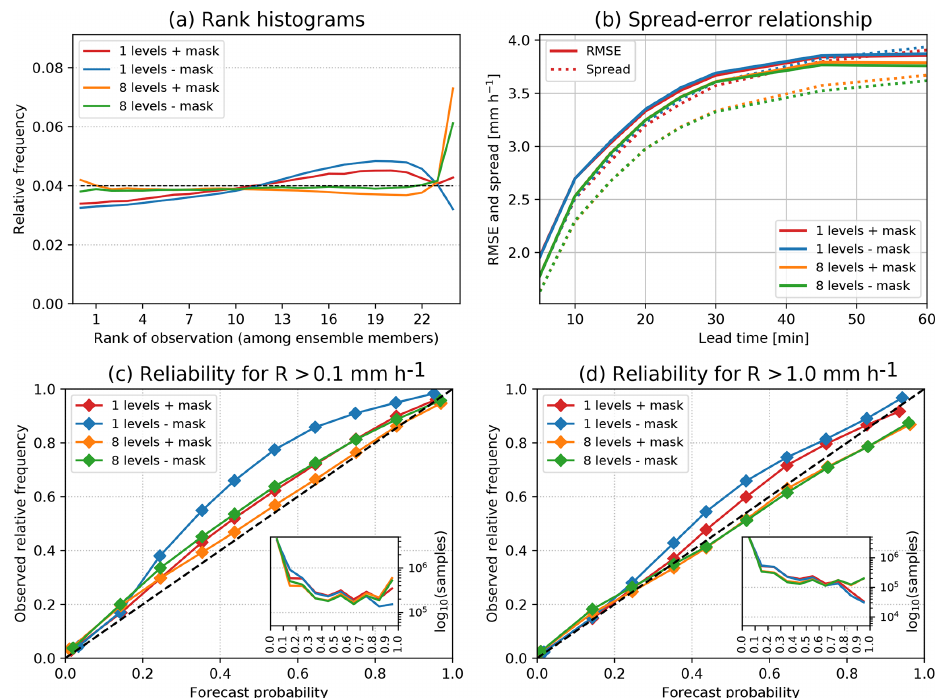
Figure 19. Ensemble and probabilistic verification of the cascade experiments for all the MeteoSwiss cases with and without cascade decomposition, and with and without masking. (a) Rank histograms at 60min, (b) spread–error relationship, (c, d) reliability diagrams at 60min for probability of rain exceeding 0.1 and 1mmh − 1 ,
Question: Does the figure show an increasing or a decreasing trend?
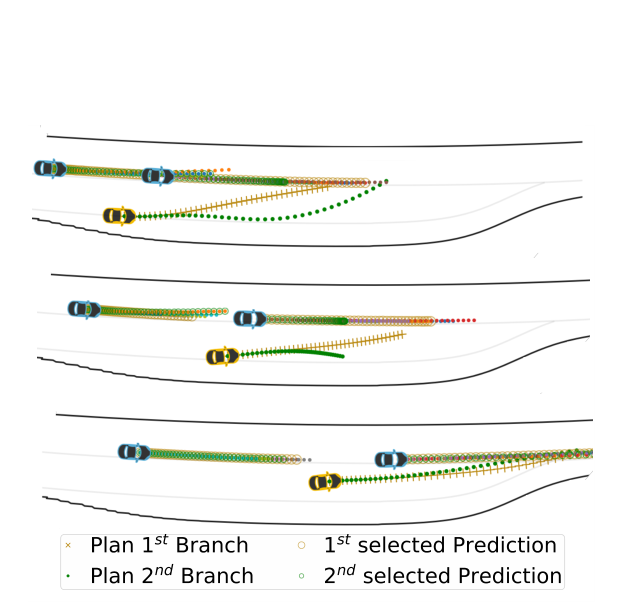
Answer: decreasing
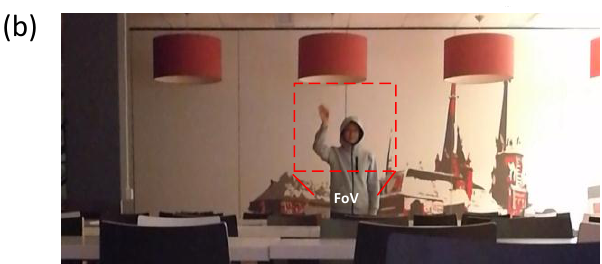
Figure 20. ( a ) Nine consecutive frames were recorded at 6 frames/s with resolution of 64 × 64 at 10 m, where a human subject was waving his right hand and turning around; ( b ) image captured with a commercial camera.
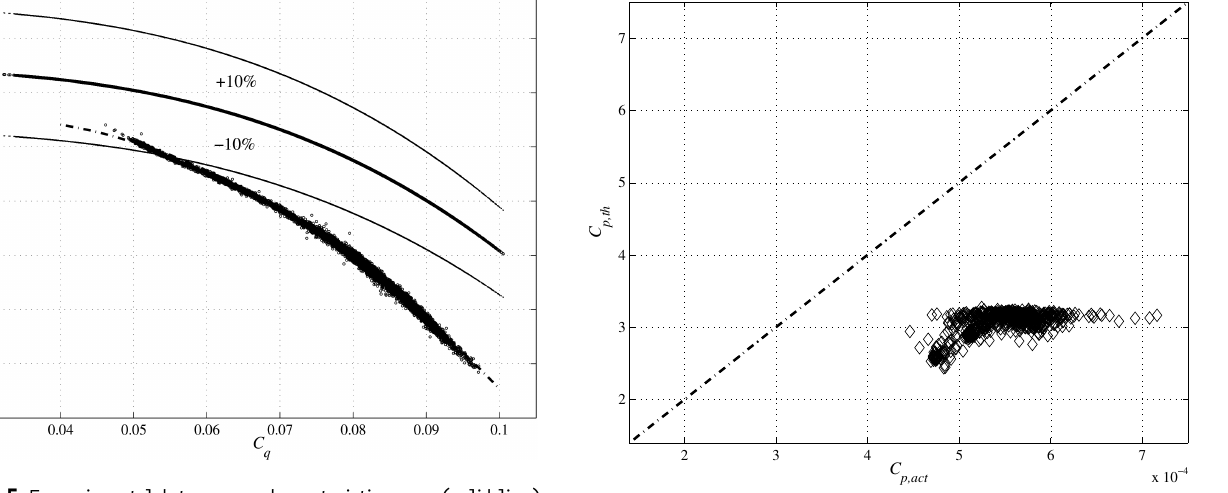
Figure 5. Experimental data, pump characteristic curve (solid line) and the fitting (dashed line) made by Eq. (5) plotted in the C q - C h plane (thinner solid lines define the band of confidence given by the manufacturer).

DESCRIPTION OF THE TASK: Go through the material above and count the lines that contain "decreasing"; give that number alone.

YOUR SOLUTION: 2